Ibarat tsunami, gelombang financial technologi (fintech) datang "telat" sepuluh tahun ke tanah air. Buktinya, per Maret 2018, baru terdapat 40 fintech yang secara resmi terdaftar di Otoritas Jasa Keuangan (OJK). 

Berbeda dengan luar negeri, yang pertumbuhan fintech-nya sudah sedemikian masif. Makanya, jangan heran kalau di luar negeri, keberadaan fintech tak hanya menjadi penggerak roda ekonomi, tetapi juga gaya hidup "kekinian" masyarakat yang berdomisili di kota-kota besar.

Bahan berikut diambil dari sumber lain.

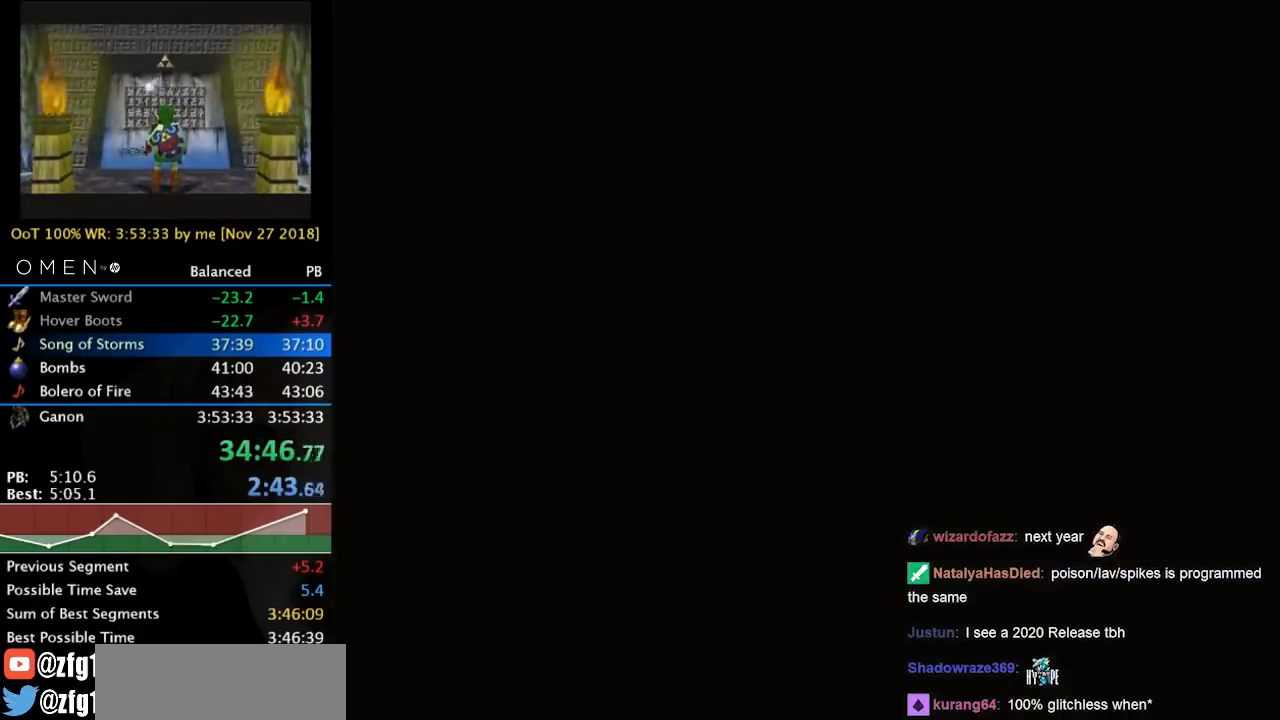
{"buttons": [], "left_stick": "center", "events": []}
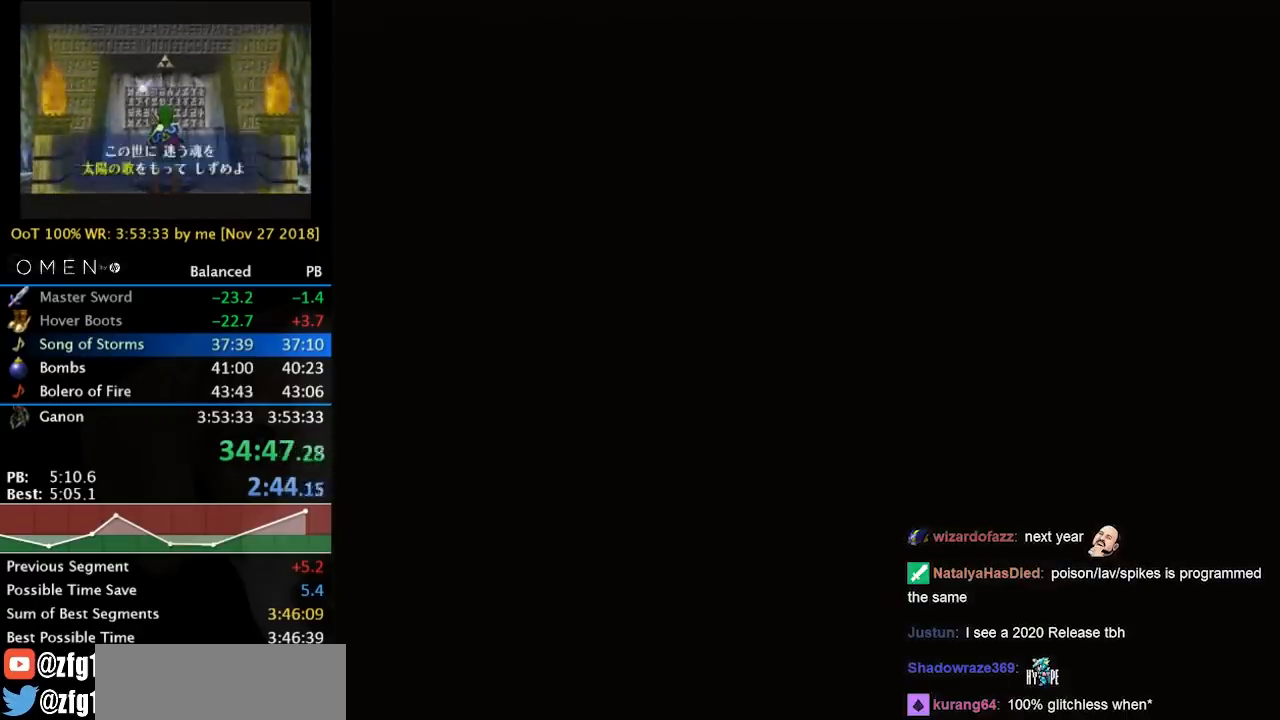
{"buttons": [], "left_stick": "center", "events": []}
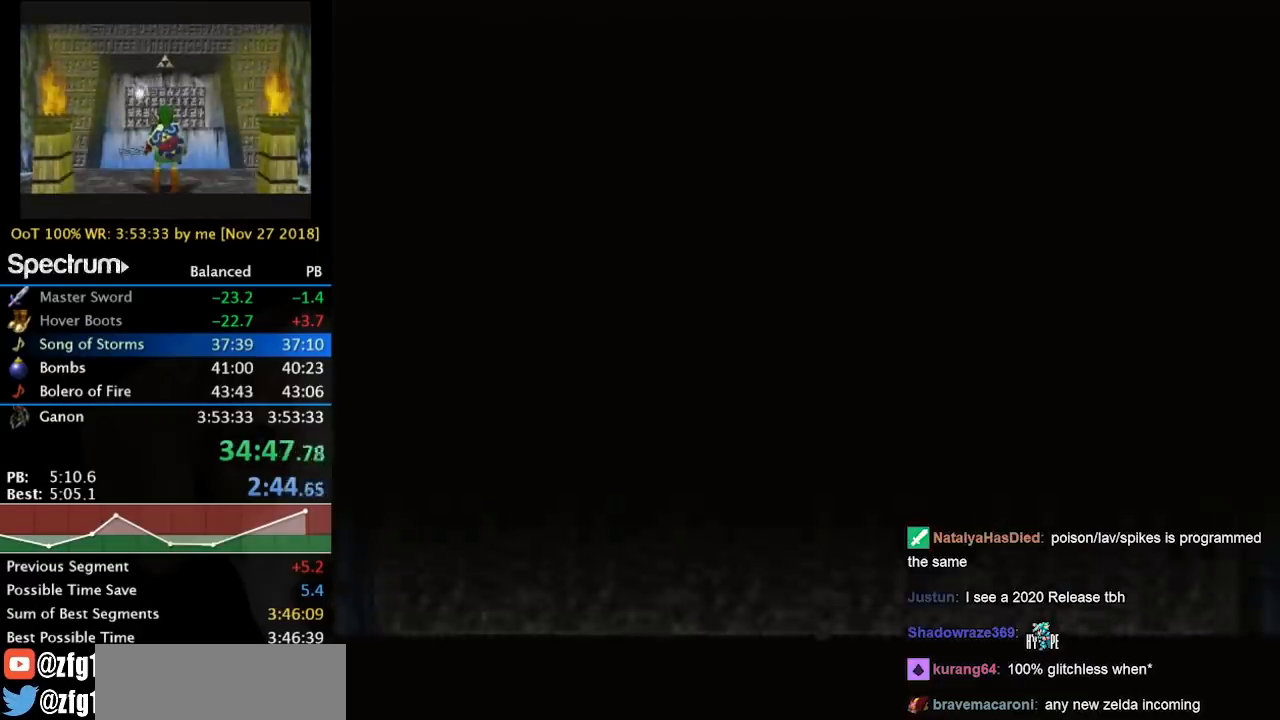
{"buttons": [], "left_stick": "center", "events": []}
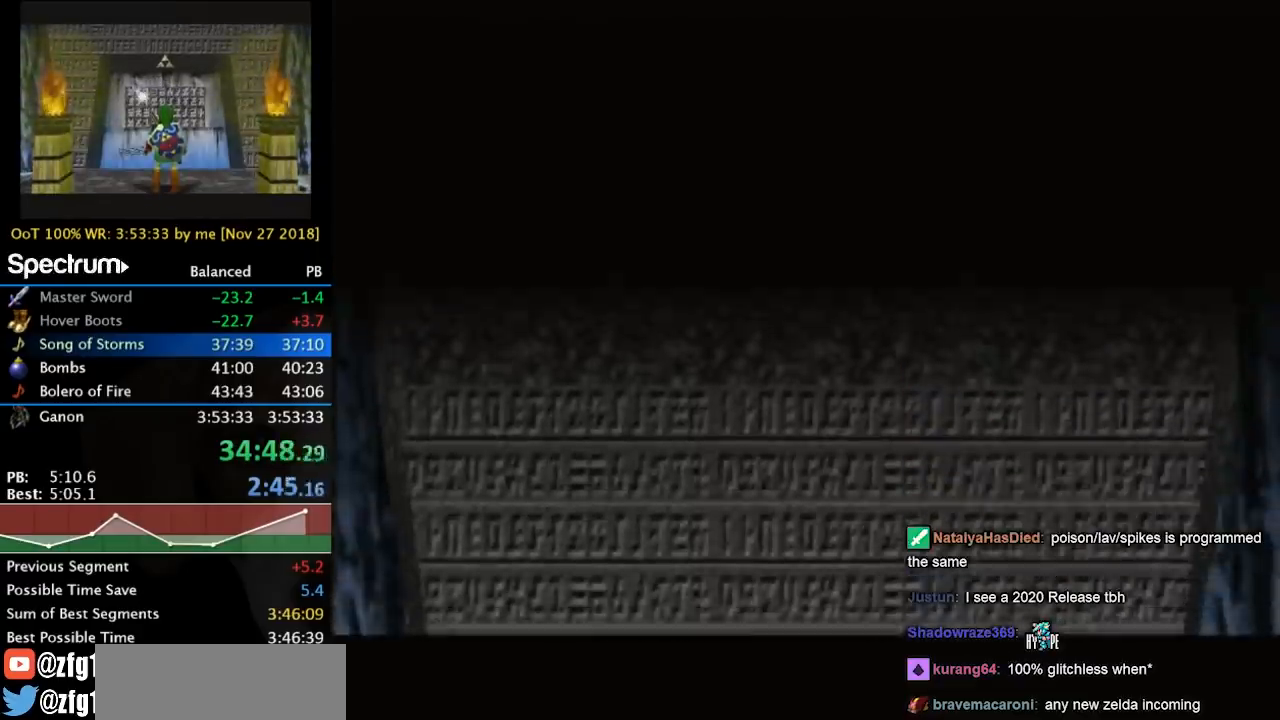
{"buttons": [], "left_stick": "center", "events": []}
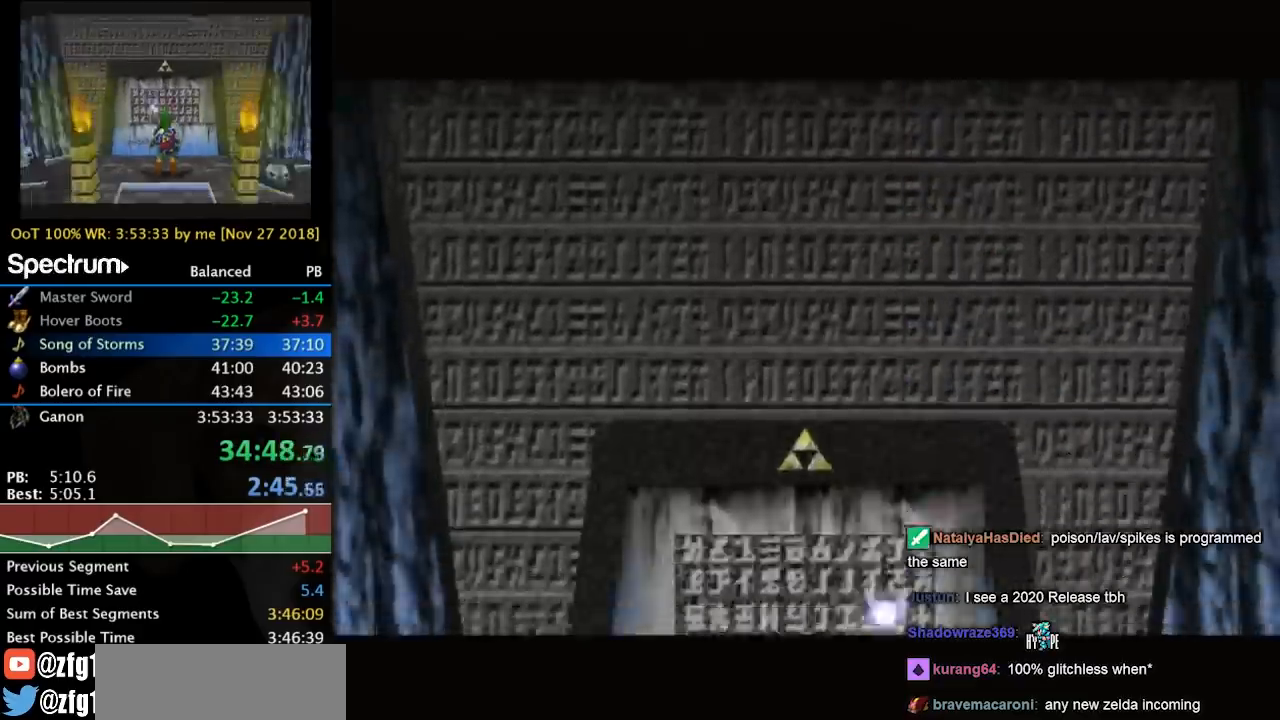
{"buttons": [], "left_stick": "center", "events": [[33, "B", "down"], [67, "A", "down"], [100, "A", "up"], [100, "B", "up"], [167, "A", "down"], [167, "B", "down"], [233, "B", "up"], [267, "A", "up"], [300, "A", "down"], [300, "B", "down"], [367, "A", "up"], [367, "B", "up"]]}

Sebab, lewat fintech, pembayaran menjadi semakin mudah, cepat, dan sederhana. Lewat fintech, prosedur peminjaman uang yang bertele-tele juga bisa dipangkas. Lewat fintech, masyarakat pun bisa berinvestasi tanpa perlu repot mengurus administrasi yang berbelit-belit. Kemudahan itulah yang menyebabkan fintech berkembang pesat di sejumlah negara.

Contoh, di Tiongkok, jumlah fintech terus bertambah setiap harinya. Keberadaanya pun dianggap "mengancam" dan "menggusur" bank lantaran perbankan kalah bersaing merebut "hati" nasabah. 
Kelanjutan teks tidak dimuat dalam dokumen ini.